Sales of home security device Patlock have boomed since its appearance on BBC Two’s Dragons’ Den earlier this month, with a year-on-year increase of over 200%.
Craig Knott, founder of the French door locking gadget, was grilled by the Dragons on our screens on 5 February and – despite leaving the den without funding – he’s seen his sales go through the roof as a result.
“Sales of Patlock have more than trebled this month compared to February last year,” said Craig. “Getting the chance to beam the product directly into people’s front rooms was a once in a lifetime opportunity it’s had an enormously positive impact on the business. To see such a boost in sales directly after the show was amazing and demonstrated so clearly the customer demand for our product.”
The appearance in the Den follows Knott awarding retail distributorship of Patlock to Burnley-based outdoor living brand Bar-Be-Quick in late 2015, mere months before the filming of the show.

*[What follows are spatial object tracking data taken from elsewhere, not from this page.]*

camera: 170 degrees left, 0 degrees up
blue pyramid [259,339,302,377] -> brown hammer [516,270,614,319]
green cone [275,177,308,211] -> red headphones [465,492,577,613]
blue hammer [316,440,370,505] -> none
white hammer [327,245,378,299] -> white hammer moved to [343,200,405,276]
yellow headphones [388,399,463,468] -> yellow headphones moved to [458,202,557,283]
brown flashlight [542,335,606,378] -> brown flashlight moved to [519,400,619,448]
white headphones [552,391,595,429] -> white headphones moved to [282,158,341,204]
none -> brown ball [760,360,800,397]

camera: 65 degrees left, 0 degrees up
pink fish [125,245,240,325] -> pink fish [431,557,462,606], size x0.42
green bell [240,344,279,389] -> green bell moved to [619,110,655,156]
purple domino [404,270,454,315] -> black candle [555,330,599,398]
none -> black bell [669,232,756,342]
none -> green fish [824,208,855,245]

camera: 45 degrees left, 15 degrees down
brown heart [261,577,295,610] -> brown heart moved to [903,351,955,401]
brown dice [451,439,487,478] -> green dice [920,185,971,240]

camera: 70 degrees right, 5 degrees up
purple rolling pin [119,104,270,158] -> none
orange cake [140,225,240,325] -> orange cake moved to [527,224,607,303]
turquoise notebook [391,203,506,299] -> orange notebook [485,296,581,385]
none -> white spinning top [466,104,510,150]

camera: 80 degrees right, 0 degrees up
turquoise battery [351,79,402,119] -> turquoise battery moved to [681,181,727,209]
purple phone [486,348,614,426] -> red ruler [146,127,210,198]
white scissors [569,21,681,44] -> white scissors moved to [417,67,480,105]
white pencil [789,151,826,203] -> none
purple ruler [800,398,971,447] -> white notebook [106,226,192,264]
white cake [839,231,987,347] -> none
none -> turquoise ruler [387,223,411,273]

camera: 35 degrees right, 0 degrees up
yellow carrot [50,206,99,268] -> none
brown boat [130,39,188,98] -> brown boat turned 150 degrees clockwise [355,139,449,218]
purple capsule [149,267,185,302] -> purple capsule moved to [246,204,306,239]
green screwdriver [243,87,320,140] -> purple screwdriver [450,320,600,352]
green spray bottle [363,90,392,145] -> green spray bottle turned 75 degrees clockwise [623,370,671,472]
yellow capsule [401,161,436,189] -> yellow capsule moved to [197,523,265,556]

Bar-Be-Quick’s existing channels facilitate listings in stores and online.
The Patlock (RRP £64), which has been designed and developed by Knott in the UK, assists home owners in securing their property against burglars and the method of forced entry known as lock snapping.
Lock snapping involves the breaking of the cylinder from a UPVC door, which then enables the trespasser to manipulate the lock to open it. When compromised, the cylinder renders all of the other locking points useless.
Patlock removes the risk of lock snapping by securing all shoot bolts and levers, ensuring that the doors remain in the locked position. This stops the exterior handles from being operated and removes the option to open the doors from the outside.
The device recently won the award for Best New Product at Totally DIY, a leading UK trade show for retailers and suppliers in the DIY and home improvement sector, which was held on 14 and 15 February.
Knott said: “Entering the Dragons’ Den was unlike anything I’d ever done before – and I’m not sure I’d be queueing up to do it again! The dragons give you a really good grilling which can be pretty tough going, but I tried to give back as good as I got and I think I got some respect for that.”
Although Knott ultimately left without funding – thanks to a final attack from Deborah Meaden – he is clear that the programme has been a good thing for Patlock.
Knott added: “Seeing such a spike in demand has given us the confidence that the customer appetite is there for variations on the product. We are now focusing on developing a newer model to offer customers a choice.”
Patlock is currently stocked in Bunnings and online with Screwfix, B&Q, Homebase and Argos.